■ **EXERCISE**
A full, exact copy of the listing is needed, with images omitted.

■ **AVAILABLE DATA**
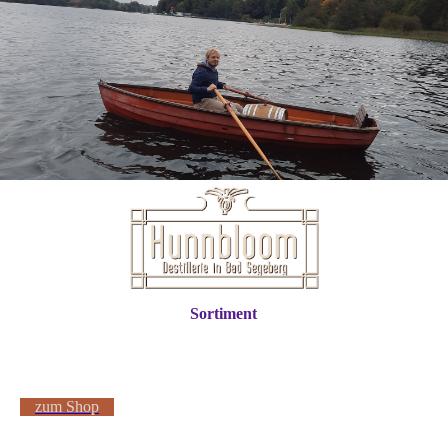
Sortiment
zum Shop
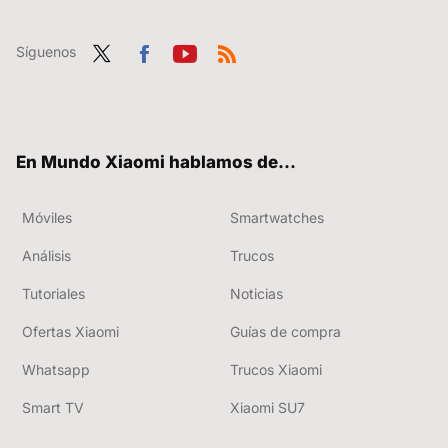
Síguenos
Twit
Fac
You
RSS
ter
ebo
tub
ok
e
En Mundo Xiaomi hablamos de...
Móviles
Smartwatches
Análisis
Trucos
Tutoriales
Noticias
Ofertas Xiaomi
Guías de compra
Whatsapp
Trucos Xiaomi
Smart TV
Xiaomi SU7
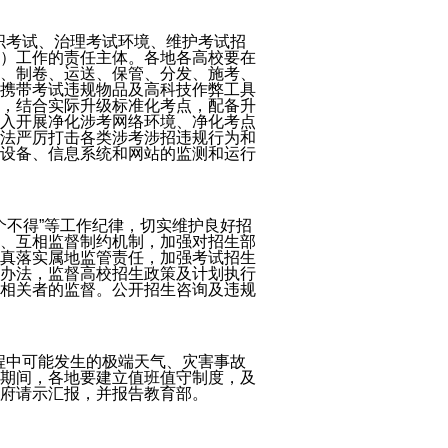
织考试、治理考试环境、维护考试招
）工作的责任主体。各地各高校要在
、制卷、运送、保管、分发、施考、
携带考试违规物品及高科技作弊工具
，结合实际升级标准化考点，配备升
入开展净化涉考网络环境、净化考点
法严厉打击各类涉考涉招违规行为和
设备、信息系统和网站的监测和运行
0个不得”等工作纪律，切实维护良好招
、互相监督制约机制，加强对招生部
真落实属地监管责任，加强考试招生
办法，监督高校招生政策及计划执行
相关者的监督。公开招生咨询及违规
程中可能发生的极端天气、灾害事故
期间，各地要建立值班值守制度，及
府请示汇报，并报告教育部。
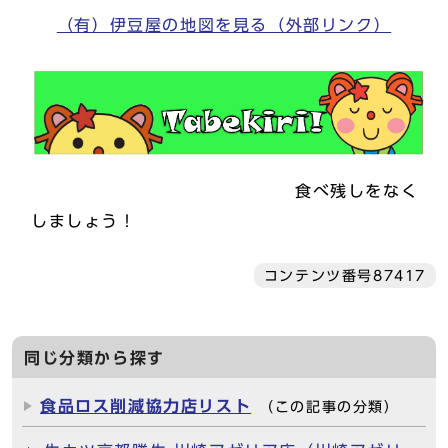
（有）伊豆屋の地図を見る（外部リンク）
食べ残しをなく
しましょう！
コンテンツ番号87417
同じ分類から探す
食品ロス削減協力店リスト
（この記事の分類）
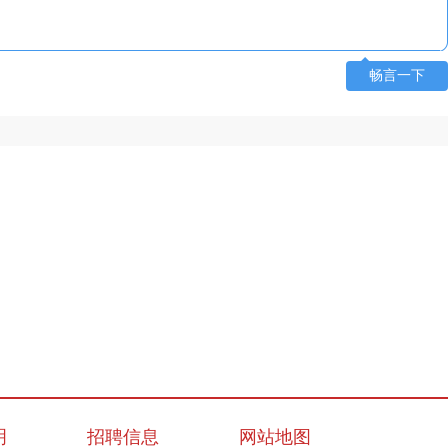
畅言一下
明
招聘信息
网站地图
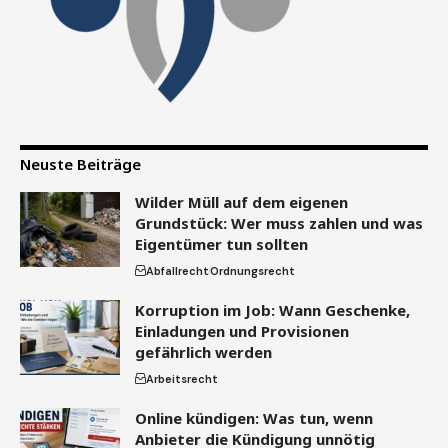
Neuste Beiträge
Wilder Müll auf dem eigenen
Grundstück: Wer muss zahlen und was
Eigentümer tun sollten
Abfallrecht
Ordnungsrecht
Korruption im Job: Wann Geschenke,
Einladungen und Provisionen
gefährlich werden
Arbeitsrecht
Online kündigen: Was tun, wenn
Anbieter die Kündigung unnötig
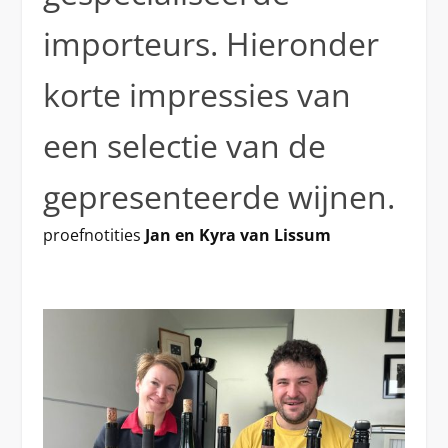
importeurs. Hieronder
korte impressies van
een selectie van de
gepresenteerde wijnen.
proefnotities
Jan en Kyra van Lissum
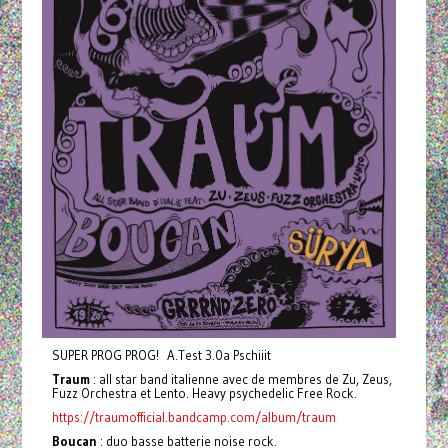
SUPER PROG PROG! A.Test 3.0a Pschiiit
Traum
: all star band italienne avec de membres de Zu, Zeus,
Fuzz Orchestra et Lento. Heavy psychedelic Free Rock.
https://traumofficial.bandcamp.com/album/traum
Boucan
: duo basse batterie noise rock.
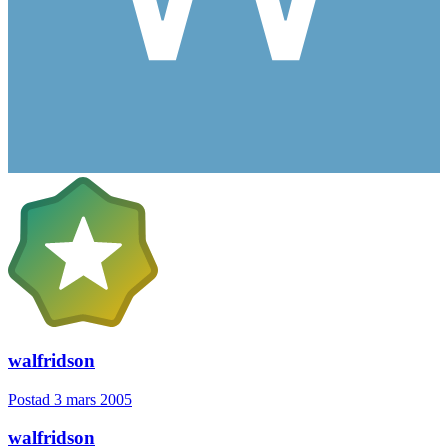
walfridson
Postad
3 mars 2005
walfridson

■ **SOLUTION TO THIS PROBLEM**
Sortiment
zum Shop
Síguenos
Twit
Fac
You
RSS
ter
ebo
tub
ok
e
En Mundo Xiaomi hablamos de...
Móviles
Smartwatches
Análisis
Trucos
Tutoriales
Noticias
Ofertas Xiaomi
Guías de compra
Whatsapp
Trucos Xiaomi
Smart TV
Xiaomi SU7
织考试、治理考试环境、维护考试招
）工作的责任主体。各地各高校要在
、制卷、运送、保管、分发、施考、
携带考试违规物品及高科技作弊工具
，结合实际升级标准化考点，配备升
入开展净化涉考网络环境、净化考点
法严厉打击各类涉考涉招违规行为和
设备、信息系统和网站的监测和运行
0个不得”等工作纪律，切实维护良好招
、互相监督制约机制，加强对招生部
真落实属地监管责任，加强考试招生
办法，监督高校招生政策及计划执行
相关者的监督。公开招生咨询及违规
程中可能发生的极端天气、灾害事故
期间，各地要建立值班值守制度，及
府请示汇报，并报告教育部。
（有）伊豆屋の地図を見る（外部リンク）
食べ残しをなく
しましょう！
コンテンツ番号87417
同じ分類から探す
食品ロス削減協力店リスト
（この記事の分類）
畅言一下
明
招聘信息
网站地图
Neuste Beiträge
Wilder Müll auf dem eigenen
Grundstück: Wer muss zahlen und was
Eigentümer tun sollten
Abfallrecht
Ordnungsrecht
Korruption im Job: Wann Geschenke,
Einladungen und Provisionen
gefährlich werden
Arbeitsrecht
Online kündigen: Was tun, wenn
Anbieter die Kündigung unnötig
importeurs. Hieronder
korte impressies van
een selectie van de
gepresenteerde wijnen.
proefnotities
Jan en Kyra van Lissum
SUPER PROG PROG! A.Test 3.0a Pschiiit
Traum
: all star band italienne avec de membres de Zu, Zeus,
Fuzz Orchestra et Lento. Heavy psychedelic Free Rock.
https://traumofficial.bandcamp.com/album/traum
Boucan
: duo basse batterie noise rock.
walfridson
Postad
3 mars 2005
walfridson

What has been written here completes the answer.